_Ejercicio A_
Indica si cada afirmación concuerda con el fragmento sobre la reestructuración del Ministerio de Ambiente y Energía, respondiendo sí o no y citando literalmente las palabras del fragmento que lo deciden: (i) Rolando Castro queda a cargo del viceministerio de Energía y Calidad Ambiental. (ii) La Contraloría General de la República sancionó a las viceministras López y Castillo. (iii) La sanción de la Contraloría se dictó el 18 de diciembre de 2019.
_Ejercicio B_
Por favor, continúa el fragmento sobre la reestructuración del Ministerio de Ambiente y Energía a partir de su última oración.

Ahora, el equipo de viceministros quedará conformado por Haydeé Rodríguez en Gestión de Recursos Hídricos y Océanos; Rolando Castro, en Energía y Calidad Ambiental y Paniagua en Recursos Naturales.

El cambio busca fortalecer la coordinación interna entre diversas dependencias de la institución y recalibrar la atención de prioridades dentro del Ministerio de Ambiente y Energía.

“Esta reestructuración nos permite atender mejor las prioridades que definió el presidente con mi nombramiento. El trabajo de Celeste y Pamela fue fundamental en la primera parte de esta administración y les agradezco su dedicación y trabajo en los primeros años”, dijo la ministra Meza.

Pluses indebidos

Cabe destacar que el 18 de diciembre de 2019, la Contraloría General de la República (CGR) sancionó al exministro Rodríguez, y a la jefa de recursos humanos del Minae, por faltas en el pago de dedicación exclusiva a las viceministras López y Castillo.

Las faltas que dieron origen al proceso disciplinario se vincularon con la gestión y pago por concepto de dedicación exclusiva.

_Datos para analizar_
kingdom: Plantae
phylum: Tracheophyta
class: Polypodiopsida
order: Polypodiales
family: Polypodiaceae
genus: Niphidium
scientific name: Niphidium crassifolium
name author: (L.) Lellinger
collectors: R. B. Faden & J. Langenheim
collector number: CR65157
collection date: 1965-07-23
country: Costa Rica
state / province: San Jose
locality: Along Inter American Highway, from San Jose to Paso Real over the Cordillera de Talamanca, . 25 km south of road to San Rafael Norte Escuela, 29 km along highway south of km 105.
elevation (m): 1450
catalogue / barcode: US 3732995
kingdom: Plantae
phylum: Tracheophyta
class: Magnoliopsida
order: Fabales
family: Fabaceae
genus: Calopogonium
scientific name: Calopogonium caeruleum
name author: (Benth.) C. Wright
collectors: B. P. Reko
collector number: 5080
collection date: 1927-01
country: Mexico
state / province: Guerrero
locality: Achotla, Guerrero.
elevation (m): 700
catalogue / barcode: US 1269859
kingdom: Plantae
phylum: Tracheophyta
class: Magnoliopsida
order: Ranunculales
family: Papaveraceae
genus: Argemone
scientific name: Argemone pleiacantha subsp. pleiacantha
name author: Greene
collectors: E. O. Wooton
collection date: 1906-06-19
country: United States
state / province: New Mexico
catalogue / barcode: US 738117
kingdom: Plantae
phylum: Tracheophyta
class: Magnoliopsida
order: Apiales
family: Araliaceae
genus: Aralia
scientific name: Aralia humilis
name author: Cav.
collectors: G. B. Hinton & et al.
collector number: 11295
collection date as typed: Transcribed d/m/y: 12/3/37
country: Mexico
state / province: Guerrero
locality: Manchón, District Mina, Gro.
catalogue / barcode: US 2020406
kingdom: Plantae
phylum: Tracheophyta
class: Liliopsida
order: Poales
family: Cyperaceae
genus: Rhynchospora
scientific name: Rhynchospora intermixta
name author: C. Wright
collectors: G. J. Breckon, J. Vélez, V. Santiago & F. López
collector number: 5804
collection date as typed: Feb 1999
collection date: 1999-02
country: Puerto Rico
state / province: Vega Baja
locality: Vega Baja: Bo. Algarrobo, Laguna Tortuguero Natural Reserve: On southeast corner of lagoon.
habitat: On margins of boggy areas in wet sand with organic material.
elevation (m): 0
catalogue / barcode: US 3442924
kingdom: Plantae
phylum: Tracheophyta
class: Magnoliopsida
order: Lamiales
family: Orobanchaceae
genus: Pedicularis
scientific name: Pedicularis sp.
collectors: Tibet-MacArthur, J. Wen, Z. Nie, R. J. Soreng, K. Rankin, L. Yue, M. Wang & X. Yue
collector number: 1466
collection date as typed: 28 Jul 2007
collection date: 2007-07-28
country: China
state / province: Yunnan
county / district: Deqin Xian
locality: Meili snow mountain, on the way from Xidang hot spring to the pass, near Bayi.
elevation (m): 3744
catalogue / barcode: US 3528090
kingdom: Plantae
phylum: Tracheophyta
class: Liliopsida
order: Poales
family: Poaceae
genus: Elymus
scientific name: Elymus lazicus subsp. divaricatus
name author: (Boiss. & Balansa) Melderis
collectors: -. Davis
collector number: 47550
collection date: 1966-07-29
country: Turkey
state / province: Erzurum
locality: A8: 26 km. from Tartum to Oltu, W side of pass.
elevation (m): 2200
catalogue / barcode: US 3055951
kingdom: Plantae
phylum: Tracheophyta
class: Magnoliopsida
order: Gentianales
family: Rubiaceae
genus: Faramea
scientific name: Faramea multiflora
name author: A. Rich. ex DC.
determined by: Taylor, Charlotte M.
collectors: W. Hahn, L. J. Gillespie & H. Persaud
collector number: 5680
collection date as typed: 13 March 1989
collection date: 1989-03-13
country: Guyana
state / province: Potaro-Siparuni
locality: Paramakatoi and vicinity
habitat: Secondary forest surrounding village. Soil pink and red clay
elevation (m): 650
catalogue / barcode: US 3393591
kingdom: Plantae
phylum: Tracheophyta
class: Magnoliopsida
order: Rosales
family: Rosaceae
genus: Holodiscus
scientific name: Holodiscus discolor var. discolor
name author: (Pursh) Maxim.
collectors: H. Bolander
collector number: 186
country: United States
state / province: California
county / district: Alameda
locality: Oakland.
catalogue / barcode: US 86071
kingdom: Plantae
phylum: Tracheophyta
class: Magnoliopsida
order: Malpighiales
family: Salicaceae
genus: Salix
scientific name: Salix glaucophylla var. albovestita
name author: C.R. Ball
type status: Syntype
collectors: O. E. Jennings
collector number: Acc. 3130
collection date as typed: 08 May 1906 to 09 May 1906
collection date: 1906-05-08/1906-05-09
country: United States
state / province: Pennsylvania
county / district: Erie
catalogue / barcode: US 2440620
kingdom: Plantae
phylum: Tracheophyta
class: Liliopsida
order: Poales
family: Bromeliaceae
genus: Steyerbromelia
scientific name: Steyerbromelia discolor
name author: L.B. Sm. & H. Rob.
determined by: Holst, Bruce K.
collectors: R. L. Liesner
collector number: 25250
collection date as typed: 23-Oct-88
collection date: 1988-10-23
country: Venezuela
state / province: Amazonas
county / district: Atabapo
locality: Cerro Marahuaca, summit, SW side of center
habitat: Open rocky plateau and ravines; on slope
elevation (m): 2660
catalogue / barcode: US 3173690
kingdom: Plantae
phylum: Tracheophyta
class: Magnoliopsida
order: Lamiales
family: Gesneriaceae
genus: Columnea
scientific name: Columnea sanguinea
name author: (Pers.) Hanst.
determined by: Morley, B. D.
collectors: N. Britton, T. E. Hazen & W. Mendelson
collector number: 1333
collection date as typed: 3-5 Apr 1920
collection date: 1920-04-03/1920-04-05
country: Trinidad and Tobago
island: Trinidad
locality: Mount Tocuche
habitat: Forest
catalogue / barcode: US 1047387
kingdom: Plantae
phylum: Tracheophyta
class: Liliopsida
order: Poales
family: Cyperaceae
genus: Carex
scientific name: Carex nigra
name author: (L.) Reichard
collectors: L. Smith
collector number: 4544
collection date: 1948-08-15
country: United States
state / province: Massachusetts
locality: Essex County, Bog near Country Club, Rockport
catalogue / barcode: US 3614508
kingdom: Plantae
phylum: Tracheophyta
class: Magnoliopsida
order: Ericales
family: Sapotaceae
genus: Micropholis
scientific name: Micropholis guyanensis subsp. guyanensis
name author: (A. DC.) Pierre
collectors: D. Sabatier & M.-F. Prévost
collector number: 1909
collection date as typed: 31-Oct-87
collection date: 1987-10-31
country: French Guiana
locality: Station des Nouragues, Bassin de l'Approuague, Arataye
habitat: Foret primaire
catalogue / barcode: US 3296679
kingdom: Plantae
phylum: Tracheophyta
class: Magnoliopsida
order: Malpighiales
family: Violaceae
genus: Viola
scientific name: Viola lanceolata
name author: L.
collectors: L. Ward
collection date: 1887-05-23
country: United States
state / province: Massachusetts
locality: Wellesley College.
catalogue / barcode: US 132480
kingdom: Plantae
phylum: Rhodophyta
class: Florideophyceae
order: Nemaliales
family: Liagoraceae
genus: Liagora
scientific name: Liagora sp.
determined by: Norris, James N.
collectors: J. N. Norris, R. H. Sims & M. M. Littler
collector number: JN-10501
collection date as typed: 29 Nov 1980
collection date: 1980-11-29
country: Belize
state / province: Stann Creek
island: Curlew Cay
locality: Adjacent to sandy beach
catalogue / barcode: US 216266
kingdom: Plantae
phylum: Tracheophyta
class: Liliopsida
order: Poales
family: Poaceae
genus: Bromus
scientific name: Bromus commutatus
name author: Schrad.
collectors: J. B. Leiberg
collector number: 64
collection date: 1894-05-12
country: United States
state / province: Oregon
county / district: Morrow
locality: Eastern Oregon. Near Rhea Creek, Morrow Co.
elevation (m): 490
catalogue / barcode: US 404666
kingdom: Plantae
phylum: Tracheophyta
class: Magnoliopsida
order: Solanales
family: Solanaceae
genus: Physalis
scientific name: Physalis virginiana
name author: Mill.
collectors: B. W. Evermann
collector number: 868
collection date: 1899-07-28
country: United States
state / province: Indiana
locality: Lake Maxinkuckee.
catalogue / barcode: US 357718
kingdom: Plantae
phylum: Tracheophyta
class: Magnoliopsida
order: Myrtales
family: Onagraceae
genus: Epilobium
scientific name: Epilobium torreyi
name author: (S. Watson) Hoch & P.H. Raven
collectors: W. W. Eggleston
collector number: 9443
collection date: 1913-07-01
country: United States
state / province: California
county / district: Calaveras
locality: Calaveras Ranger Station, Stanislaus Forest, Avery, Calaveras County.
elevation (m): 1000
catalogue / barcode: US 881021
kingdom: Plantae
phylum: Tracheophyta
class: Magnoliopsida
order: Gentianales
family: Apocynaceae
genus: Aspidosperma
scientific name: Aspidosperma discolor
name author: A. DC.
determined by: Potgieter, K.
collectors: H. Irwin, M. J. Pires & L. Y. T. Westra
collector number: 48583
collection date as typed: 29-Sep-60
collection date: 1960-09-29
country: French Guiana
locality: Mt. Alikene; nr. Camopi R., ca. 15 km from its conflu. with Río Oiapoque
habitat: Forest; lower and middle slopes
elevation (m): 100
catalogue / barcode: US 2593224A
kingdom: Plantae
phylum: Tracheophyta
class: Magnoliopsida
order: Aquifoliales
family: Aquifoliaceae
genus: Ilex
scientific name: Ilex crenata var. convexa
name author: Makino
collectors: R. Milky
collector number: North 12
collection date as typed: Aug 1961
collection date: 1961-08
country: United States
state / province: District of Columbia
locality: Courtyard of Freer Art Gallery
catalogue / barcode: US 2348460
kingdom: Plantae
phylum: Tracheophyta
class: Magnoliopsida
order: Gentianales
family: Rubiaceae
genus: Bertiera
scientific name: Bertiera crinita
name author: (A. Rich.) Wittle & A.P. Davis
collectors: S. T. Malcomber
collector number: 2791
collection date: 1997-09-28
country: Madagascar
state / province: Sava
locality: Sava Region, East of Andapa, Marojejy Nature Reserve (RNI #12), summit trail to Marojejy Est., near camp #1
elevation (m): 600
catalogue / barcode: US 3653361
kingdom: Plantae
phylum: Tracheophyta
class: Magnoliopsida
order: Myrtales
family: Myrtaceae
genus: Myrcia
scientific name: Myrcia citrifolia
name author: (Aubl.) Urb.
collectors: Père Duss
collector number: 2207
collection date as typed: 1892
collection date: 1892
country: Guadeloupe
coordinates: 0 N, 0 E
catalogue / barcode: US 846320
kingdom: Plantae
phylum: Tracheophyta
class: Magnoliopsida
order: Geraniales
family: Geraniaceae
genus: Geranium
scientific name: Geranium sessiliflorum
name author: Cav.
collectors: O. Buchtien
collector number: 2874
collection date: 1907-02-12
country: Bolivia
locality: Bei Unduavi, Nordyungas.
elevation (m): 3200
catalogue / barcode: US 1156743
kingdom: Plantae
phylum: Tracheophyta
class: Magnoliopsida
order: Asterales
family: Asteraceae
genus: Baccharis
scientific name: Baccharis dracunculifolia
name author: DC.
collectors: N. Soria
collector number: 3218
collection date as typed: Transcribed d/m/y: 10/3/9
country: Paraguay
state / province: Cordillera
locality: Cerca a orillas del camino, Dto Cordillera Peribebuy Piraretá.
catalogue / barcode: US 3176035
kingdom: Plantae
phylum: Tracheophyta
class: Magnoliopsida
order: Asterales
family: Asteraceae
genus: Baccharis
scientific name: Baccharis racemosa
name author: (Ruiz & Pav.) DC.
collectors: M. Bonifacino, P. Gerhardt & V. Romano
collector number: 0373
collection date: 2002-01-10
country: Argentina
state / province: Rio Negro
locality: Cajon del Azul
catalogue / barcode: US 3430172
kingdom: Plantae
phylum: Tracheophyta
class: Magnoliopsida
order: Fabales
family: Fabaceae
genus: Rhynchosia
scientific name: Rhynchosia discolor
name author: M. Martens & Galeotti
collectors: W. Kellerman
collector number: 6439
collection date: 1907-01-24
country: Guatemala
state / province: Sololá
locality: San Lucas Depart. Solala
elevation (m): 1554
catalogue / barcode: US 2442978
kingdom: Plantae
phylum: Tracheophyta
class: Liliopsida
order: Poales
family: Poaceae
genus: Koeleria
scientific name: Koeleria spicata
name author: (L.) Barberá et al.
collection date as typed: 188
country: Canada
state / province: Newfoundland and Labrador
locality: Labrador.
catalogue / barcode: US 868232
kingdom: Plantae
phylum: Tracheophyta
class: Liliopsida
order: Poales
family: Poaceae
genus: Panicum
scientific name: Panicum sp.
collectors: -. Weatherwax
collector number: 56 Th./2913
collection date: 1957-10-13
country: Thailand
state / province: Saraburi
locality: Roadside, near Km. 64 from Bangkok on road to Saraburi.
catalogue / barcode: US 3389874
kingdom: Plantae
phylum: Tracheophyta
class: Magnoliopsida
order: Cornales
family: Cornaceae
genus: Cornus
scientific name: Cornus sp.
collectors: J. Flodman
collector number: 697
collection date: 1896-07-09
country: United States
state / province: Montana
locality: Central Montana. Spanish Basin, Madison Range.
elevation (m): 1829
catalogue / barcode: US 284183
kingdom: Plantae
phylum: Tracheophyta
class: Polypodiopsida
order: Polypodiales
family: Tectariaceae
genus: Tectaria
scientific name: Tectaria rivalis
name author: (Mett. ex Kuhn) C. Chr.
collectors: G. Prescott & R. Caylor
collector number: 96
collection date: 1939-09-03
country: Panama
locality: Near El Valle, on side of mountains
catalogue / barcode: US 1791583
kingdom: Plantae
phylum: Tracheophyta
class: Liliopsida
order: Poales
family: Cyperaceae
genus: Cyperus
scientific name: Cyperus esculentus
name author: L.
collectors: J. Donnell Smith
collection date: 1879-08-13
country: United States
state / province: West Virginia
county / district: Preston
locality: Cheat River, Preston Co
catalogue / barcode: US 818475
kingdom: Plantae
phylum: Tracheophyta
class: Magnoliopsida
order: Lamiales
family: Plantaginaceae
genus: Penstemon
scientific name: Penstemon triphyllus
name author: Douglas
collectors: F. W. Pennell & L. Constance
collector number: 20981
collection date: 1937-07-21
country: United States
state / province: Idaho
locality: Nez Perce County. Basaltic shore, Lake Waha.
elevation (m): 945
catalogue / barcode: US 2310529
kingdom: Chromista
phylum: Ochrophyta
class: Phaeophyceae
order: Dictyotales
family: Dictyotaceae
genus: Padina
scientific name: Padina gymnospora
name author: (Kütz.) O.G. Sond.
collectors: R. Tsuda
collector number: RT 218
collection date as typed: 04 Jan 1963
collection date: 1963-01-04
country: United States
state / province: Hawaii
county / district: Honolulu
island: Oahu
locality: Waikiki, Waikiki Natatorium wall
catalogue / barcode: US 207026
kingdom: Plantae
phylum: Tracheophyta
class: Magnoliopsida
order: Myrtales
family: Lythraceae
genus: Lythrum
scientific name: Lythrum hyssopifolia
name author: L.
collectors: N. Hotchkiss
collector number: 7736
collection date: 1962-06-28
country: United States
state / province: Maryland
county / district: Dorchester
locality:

_Resultado A_
(i) Sí: «Rolando Castro, en Energía y Calidad Ambiental».
(ii) No: «sancionó al exministro Rodríguez, y a la jefa de recursos humanos del Minae, por faltas en el pago de dedicación exclusiva a las viceministras López y Castillo».
(iii) Sí: «el 18 de diciembre de 2019, la Contraloría General de la República (CGR) sancionó».

_Resultado B_
La Contraloría detectó que era improcedente un sobresueldo de 55% y 20% sobre el salario base para Castillo y para López, respectivamente.

Lo anterior, por cuanto la restricción al ejercicio liberal de la profesión que aplica a ese puesto se regula mediante la prohibición establecida por el artículo 14 de la Ley contra la Corrupción y el Enriquecimiento Ilícito en la función pública n.° 8422, del 6 de octubre de 2004.

La decisión de la CGR de abrir la investigación contra el jerarca se originó en un estudio del año 2018 centrado en la partida de remuneraciones del ejercicio económico para ese año en el Minae.

En aquel análisis, se determinó que se realizaron cálculos equivocados en planillas ante la Caja Costarricense de Seguro Social, así como errores en estudios y procesos de recursos humanos relacionados con el otorgamiento de dedicación exclusiva a las entonces viceministras.

La Contraloría notificó las irregularidades al Minae en julio de 2019 y le dio plazo al 31 de marzo de 2020 para que el analizara el caso y determinara si procedía o no la devolución de los montos cancelados.

Desastre en Crucitas

Celeste López Quirós fue una persona clave durante la administración de Carlos Manuel Rodríguez para atender la situación de la mina Crucitas, ubicada en Cutris de San Carlos.

En diciembre de 2018, López visitó la zona minera junto con técnicos del Minae para medir fosas y recopilar datos en dos de los cinco puntos impactados por los coligalleros.

“Examinamos el número total de pilas, tomamos nota de su diámetro y su profundidad. Sinceramente no creemos que sea posible tener claridad de cuánto oro se extrajo sin completar primero estos análisis”, explicó en aquel momento.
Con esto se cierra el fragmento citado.